Seres pensantes pensam. E pensar envolve dois movimentos básicos, porém opostos: decompor e recompor. Imaginemos quaisquer situações, das mais simples a mais complexa, e vejamos de forma prática como se processam essas ações. Uma situação nova sempre causa espanto e estranheza. Nossa mente não consegue alocar a novidade numa caixa já pronta de conceitos. Nesse momento, precisamos decompor e fragmentar o "novo" em partes com geometria e forma capazes de penetrar nos pequenos espaços vazios das nossas caixas mentais pré-fabricadas. Decompomos e decompomos até fazer sentido para nós, ou não. Decompomos para recompor. A recomposição nada mais é do que a "adequação", o colocar na forma, na nossa forma.
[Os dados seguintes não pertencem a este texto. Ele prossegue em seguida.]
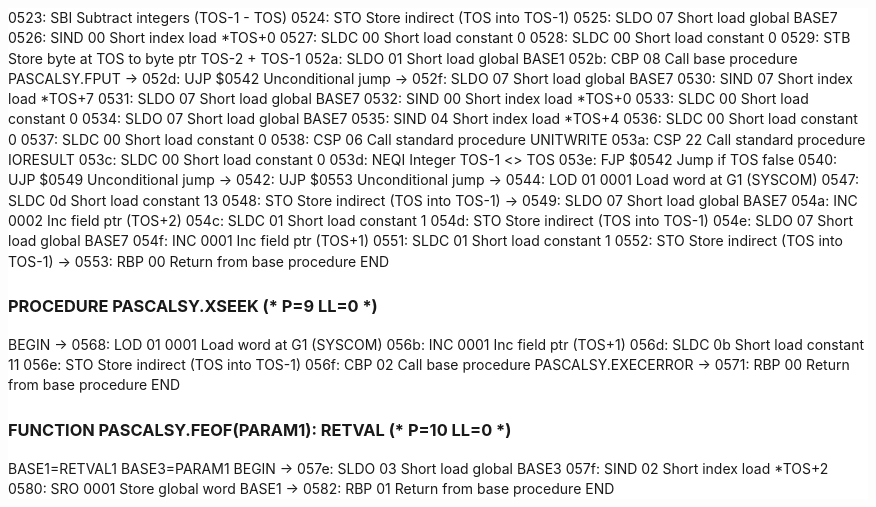    0523: SBI              Subtract integers (TOS-1 - TOS)
   0524: STO              Store indirect (TOS into TOS-1)
   0525: SLDO 07          Short load global BASE7
   0526: SIND 00          Short index load *TOS+0
   0527: SLDC 00          Short load constant 0
   0528: SLDC 00          Short load constant 0
   0529: STB              Store byte at TOS to byte ptr TOS-2 + TOS-1
   052a: SLDO 01          Short load global BASE1
   052b: CBP  08          Call base procedure PASCALSY.FPUT
-> 052d: UJP  $0542       Unconditional jump
-> 052f: SLDO 07          Short load global BASE7
   0530: SIND 07          Short index load *TOS+7
   0531: SLDO 07          Short load global BASE7
   0532: SIND 00          Short index load *TOS+0
   0533: SLDC 00          Short load constant 0
   0534: SLDO 07          Short load global BASE7
   0535: SIND 04          Short index load *TOS+4
   0536: SLDC 00          Short load constant 0
   0537: SLDC 00          Short load constant 0
   0538: CSP  06          Call standard procedure UNITWRITE
   053a: CSP  22          Call standard procedure IORESULT
   053c: SLDC 00          Short load constant 0
   053d: NEQI             Integer TOS-1 <> TOS
   053e: FJP  $0542       Jump if TOS false
   0540: UJP  $0549       Unconditional jump
-> 0542: UJP  $0553       Unconditional jump
-> 0544: LOD  01 0001     Load word at G1 (SYSCOM)
   0547: SLDC 0d          Short load constant 13
   0548: STO              Store indirect (TOS into TOS-1)
-> 0549: SLDO 07          Short load global BASE7
   054a: INC  0002        Inc field ptr (TOS+2)
   054c: SLDC 01          Short load constant 1
   054d: STO              Store indirect (TOS into TOS-1)
   054e: SLDO 07          Short load global BASE7
   054f: INC  0001        Inc field ptr (TOS+1)
   0551: SLDC 01          Short load constant 1
   0552: STO              Store indirect (TOS into TOS-1)
-> 0553: RBP  00          Return from base procedure
END

### PROCEDURE PASCALSY.XSEEK (* P=9 LL=0 *)
BEGIN
-> 0568: LOD  01 0001     Load word at G1 (SYSCOM)
   056b: INC  0001        Inc field ptr (TOS+1)
   056d: SLDC 0b          Short load constant 11
   056e: STO              Store indirect (TOS into TOS-1)
   056f: CBP  02          Call base procedure PASCALSY.EXECERROR
-> 0571: RBP  00          Return from base procedure
END

### FUNCTION PASCALSY.FEOF(PARAM1): RETVAL (* P=10 LL=0 *)
  BASE1=RETVAL1
  BASE3=PARAM1
BEGIN
-> 057e: SLDO 03          Short load global BASE3
   057f: SIND 02          Short index load *TOS+2
   0580: SRO  0001        Store global word BASE1
-> 0582: RBP  01          Return from base procedure
END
A forma (fôrma) do outro, raramente, consegue se encaixar na nossa. Sempre consideramos a nossa mais adequada. Temos essa necessidade. Não somos culpados. O nosso egocentrismo faz parte de uma característica evolutiva que remete a necessidade de sobreviver. Precisamos acreditar em nós (isso não é autoajuda!).

As universidades são esses lugares que me envergonham. Não se encaixam na minha forma. Elas, ao invés de expandiram, limitam. É tudo tão dividido, tão cêntrico. Tornou-se utopia acreditar que o conhecimento é algo unificador. Formamo-nos (ou seja, somos colocados em uma forma) e nos separamos das demais formas, ficamos conformados. O nosso movimento é sempre no sentido da especialização. Doutorados são feitos em um "canto de unha" e o "doutor" nem sabe o nome do dedo (nem na classificação de Eliana). Mais uma vez: não somos culpados. Dessa vez, podemos ser.

Sempre me disseram que após os 30 anos um dos fatores mais determinantes para a completude do sentimento de realização pessoal é o sucesso profissional. Não é o sucesso do conhecimento. Esse passa longe. O conhecimento passa longe das universidades que nos formam para esse sucesso profissional. Vivemos essa ilusão do saber, mas este nos engessa e molda. 

A decomposição deveria seguir-se a recomposição em uma nova forma. Entretanto, incorremos no erro de querer sempre encaixar no pré-pronto. Por isso, muitas vezes, ao pensar ou vivenciar coisas novas, só reforçamos nossos preconceitos. 

A relação entre universidade, preconceito e movimentos do pensar é tão próxima que assusta. E precisa assustar. Quando não assusta, é sinal de perigo. Quando não assusta é como se tudo encontrasse o seu lugar, como se tudo ficasse encaixado, na nossa forma.